O sistema não era impecável, como qualquer sistema de transporte público brasileiro não o é. Mas atendia minimamente bem o idoso que queria ir comodamente a uma consulta no hospital, ao estudante que se dirigia para mais um dia de aula ou à dona de casa que voltava do supermercado com mãos e braços tomados de sacolas. O Integra Vitória ignorou essa cultura.
A prefeitura também não ofereceu razões técnicas para a implantação do novo sistema. Uma questão vagava no ar: qual a porcentagem dos usuários que precisa realizar duas viagens? Apenas uma Pesquisa Origem e Destino Domiciliar, que é um estudo custoso, poderia oferecer tal resposta. O Integra Vitória se mostrou uma remodelação arbitrária da estrutura de um sistema de certa forma consagrado entre a população.

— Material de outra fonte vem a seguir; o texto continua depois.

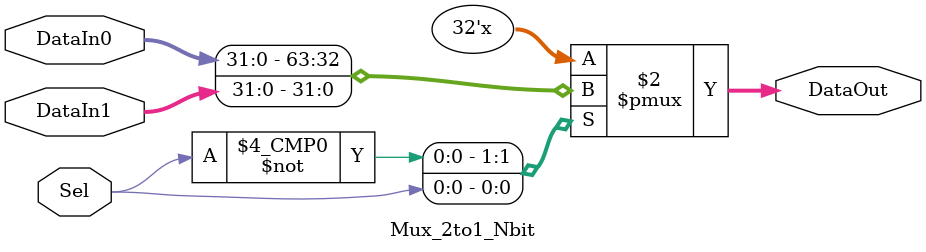
<source format=v>
`timescale 1ns / 1ps


module Mux_2to1_Nbit(DataIn0, DataIn1, Sel, DataOut);
    parameter N = 32;
        
    input[N-1:0] DataIn0;
    input[N-1:0] DataIn1;
    input Sel;
    output reg [N-1:0] DataOut;
    always @ (DataIn0, DataIn1, Sel)
    begin
        case(Sel)
            0: DataOut = DataIn0;
            1: DataOut = DataIn1;
        endcase
    end
endmodule

</source>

Assim, com quase duas semanas, o projeto não contemplou os desejos de viagem da maioria dos usuários. A Ilha do Príncipe, por duas vezes, a segunda reunindo lideranças comunitárias de outros bairros, e o Jaburu, foram para as ruas manifestar esse inapelável fato. A impressão mais palpável sobre o Integra Vitória era que o sistema se tratava de um projeto de redução de custos para os empresários de transporte. E sem melhoria em igual proporção do serviço oferecido aos usuários.
Tanto protesto e falta de diálogo provocou a marcação para esta sexta-feira (16), na Câmara de Vitória, de uma audiência pública para discutir o sistema, e uma reunião entre lideranças comunitárias, Prefeitura de Vitória e Ministério Público Estadual (MPES), realizada nesta quinta-feira (15), com o mesmo fim. A audiência pública, especialmente, poderia comprometer seriamente a imagem do prefeito com críticas furiosas não só ao projeto, como ao discurso da mudança.
Luciano Rezende segue perseguindo um projeto de envergadura para entregar à cidade e fazer uma vistosa vitrine para a disputa à reeleição nas eleições de 2016. A do Integra Vitória já se mostra severamente avariada. Nasceu com o cancelamento do Sistema BRT pelo governo do Estado para reordenar o padrão de mobilidade urbana na cidade.
Agora, o projeto se resume às linhas 022 (Conquista/Mata da Praia), 026 (Bairro República/Jardim Camburi), 032 (Praia do Canto/Ilha do Boi), 038 (Bairro Universitário/Mario Cypreste) e 044 (Resistência/Shopping Vitória). Vitória, como muitos queriam, “desintegrou”.